Practice Point: The most current evidence for treating chronic pain with antidepressants favors SNRIs, but influence from pharma may be skewing the data.
EBM Pearl: Umbrella reviews are an emerging form of review: their systematic review of systematic reviews without meta-analysis allows for a bird’s eye view of topics but comes at the expense of less scrutiny and more heterogeneity (which equals more potential bias).
Umbrella reviews are, as the kids say, an “evolving concept.” If you’re not sure what an umbrella review is, you’re not alone — it took a while for the EBM community to sort it out, too. Fourteen years ago, an academic paper described them as similar to what we would nowadays call a “network meta-analysis.”
- Meta-analysis - combines data from a bunch of similar randomized trials to answer a specific question, for example: “How does amitriptyline compare to placebo in treating neuropathic pain?”
- Network meta-analysis - compares several different treatment options, such as amitriptyline, nortriptyline, or SSRIs, often using the transitive property such that “if A is better and B and B is better than C, A must also be better than C.”
Our present day understanding of the difference between a network meta-analysis and an umbrella review is that while umbrella reviews are systematic reviews of other systematic reviews, a separate meta-analysis is not necessarily performed.
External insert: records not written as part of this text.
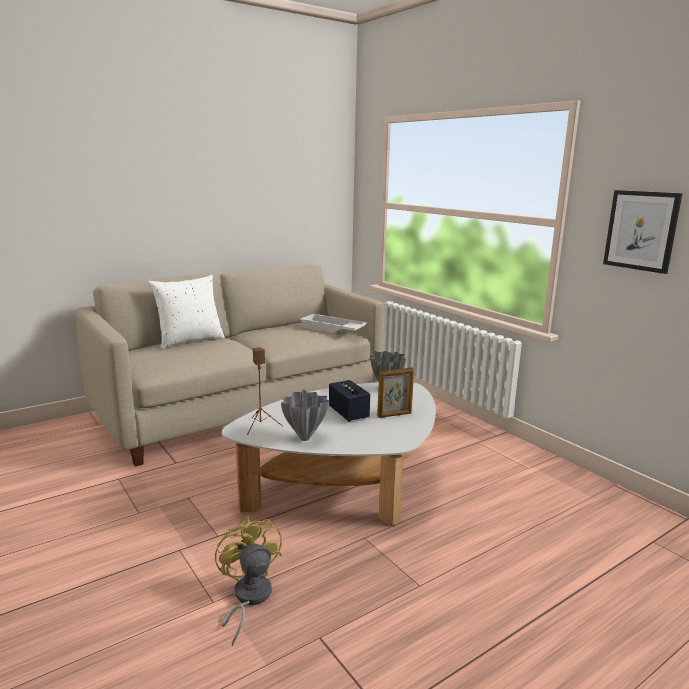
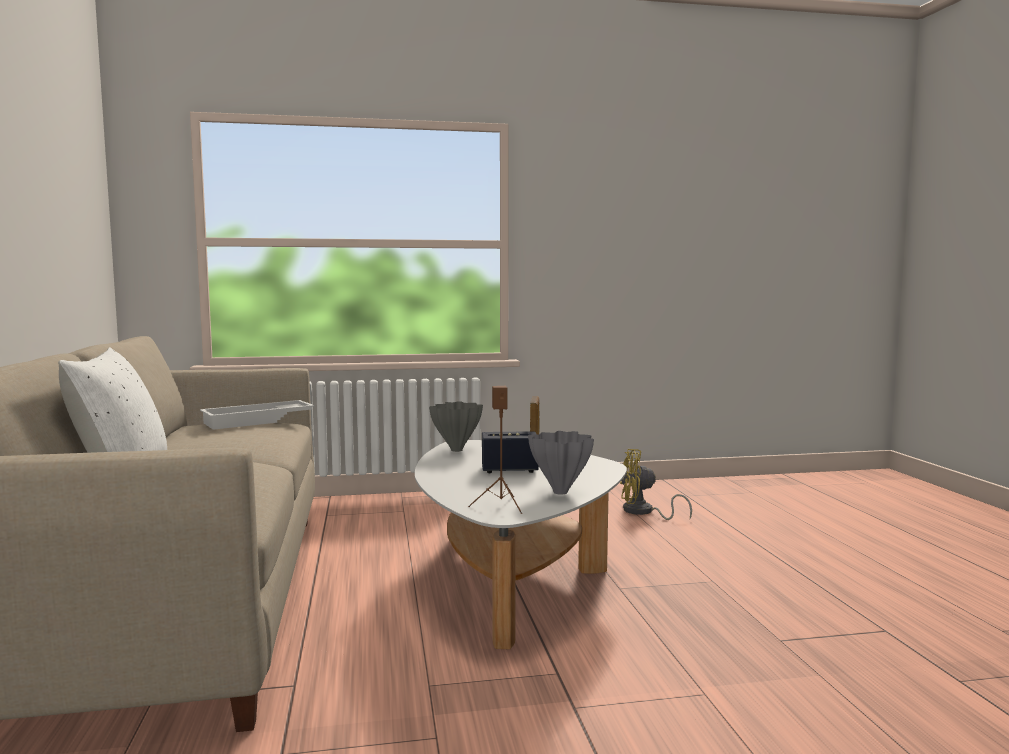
camera: 65 degrees left, 10 degrees down
yellow fan [215,516,282,646] -> yellow fan moved to [620,449,692,520]
picture [603,190,683,274] -> none

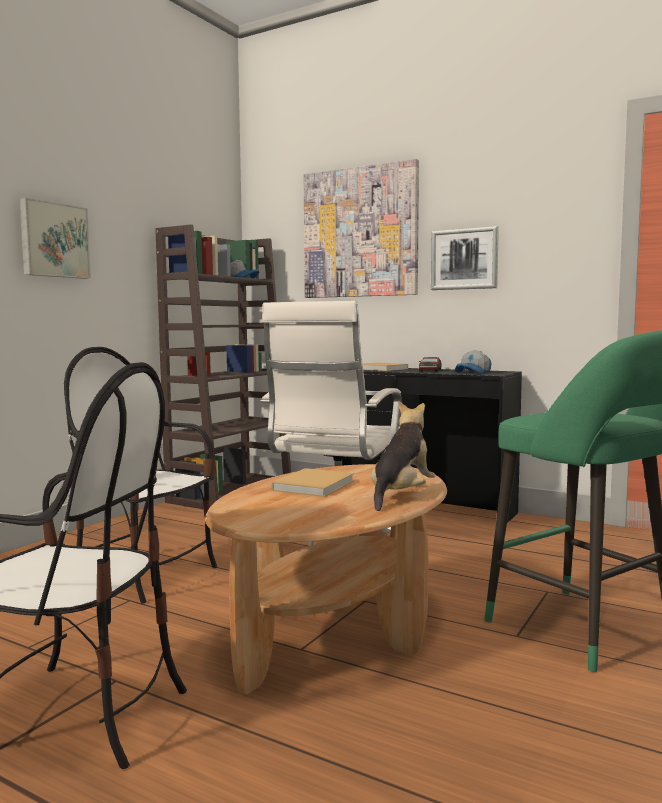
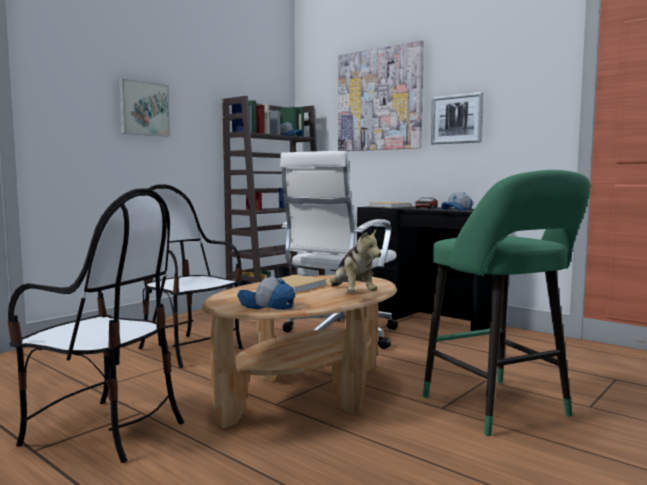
camera: 10 degrees right, 0 degrees up
plush toy [371,401,435,511] -> plush toy turned 120 degrees clockwise [329,229,382,291]
none -> cap [237,277,295,310]

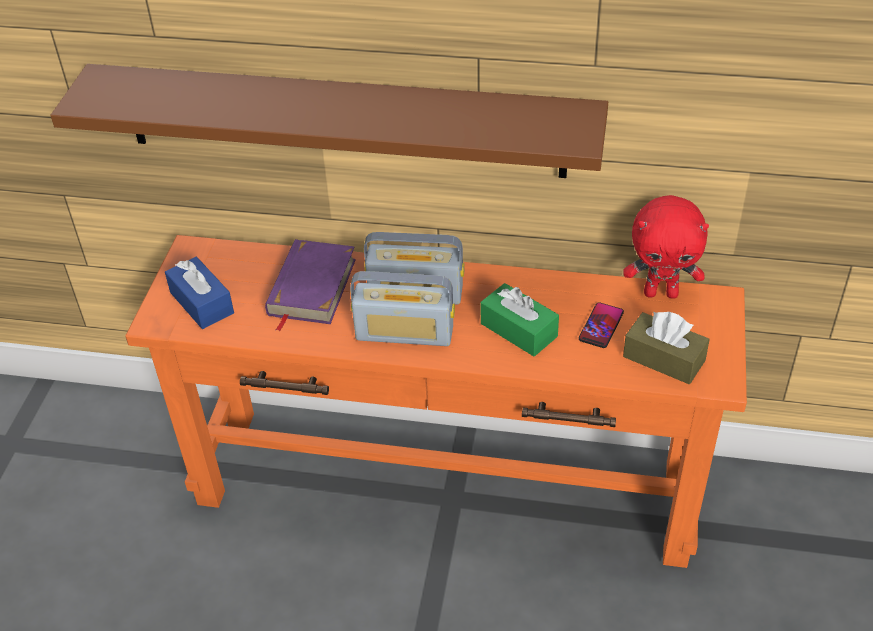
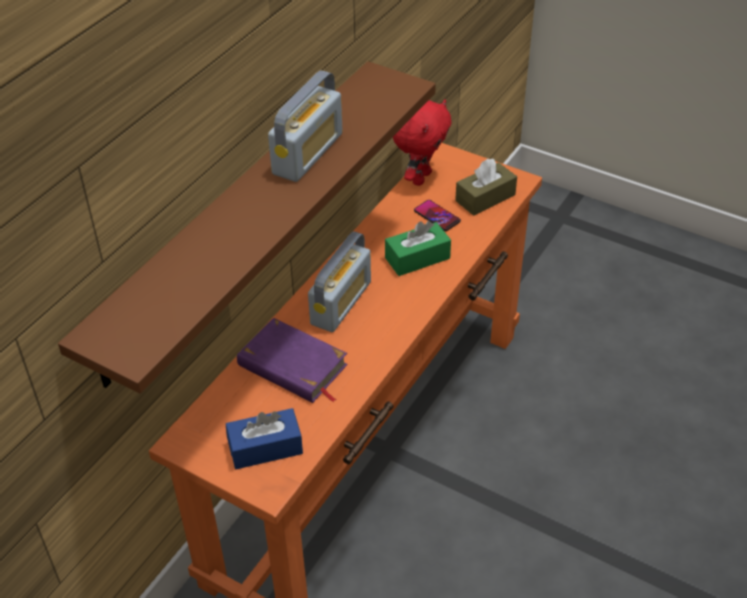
camera: 70 degrees left, 0 degrees up
radio [350,271,455,346] -> radio moved to [268,70,343,182]

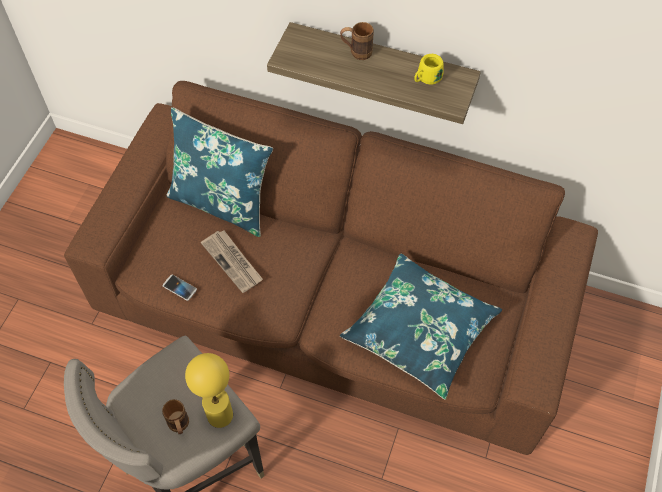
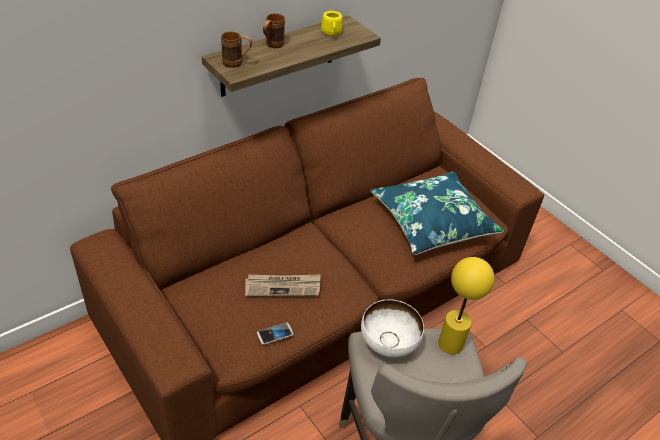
camera: 60 degrees left, 15 degrees down
brown mug [162,399,189,434] -> brown mug moved to [221,31,252,68]
blue pillow [166,107,273,237] -> none
none -> white bowl [361,299,424,357]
Umbrella reviews may include meta-analysis, network meta-analysis, or just qualitative reviews. They group data by population, intervention, or both, but don’t necessarily re-analyze the data. They do allow us to see overall trends in the focused set of outcomes found by individual systematic reviews. The main downside of an umbrella review is the additional risk of bias that comes with grouping data in potentially heterogeneous ways. And like any review, the validity of umbrella reviews is limited by the quality of the data analyzed. More recently, umbrella reviews are being considered to look at a wider variety of questions in healthcare (not just medication interventions but observational studies and therapies like exercise).
In January, the BMJ published an umbrella review of antidepressants for the treatment of chronic pain. By now, it’s pretty clear that chronic pain and depression are often intertwined. In their introduction, the authors point out that antidepressants are sometimes more frequently prescribed for chronic pain than for depression. The authors followed PRIOR guidelines, using systematic search and reporting methods to focus on higher quality papers, meta-analyses, and network meta-analyses and then evaluate them systematically, including looking for bias. They bundled data from 156 trials involving over 25,000 people with chronic pain from a variety of etiologies treated with various antidepressant medications (tricyclics, SSRIs, SNRIs, even a NDRI — noradrenaline dopamine reuptake inhibitor).
Their bottom line is this: there is little high-quality evidence supporting the treatment of chronic pain with antidepressants, and what information there is favors the SNRI class of medication. This umbrella review of research published in the last ten years of treating chronic pain with antidepressants allows us to see a trend we might have missed otherwise. Depending on how you look at the studies, up to three-quarters of recent research on depression and chronic pain has strong ties to industry. Is it little wonder that we have tons of recent data on (relatively new and expensive) SNRI’s compared to (old and generic) TCAs? Most recent data seem to imply that a particular group of drugs is best, but it is also true that most of the funding at this moment in time seems to be directed at this class of drugs. Currency and volume of data are important, but they aren’t the only marker of quality.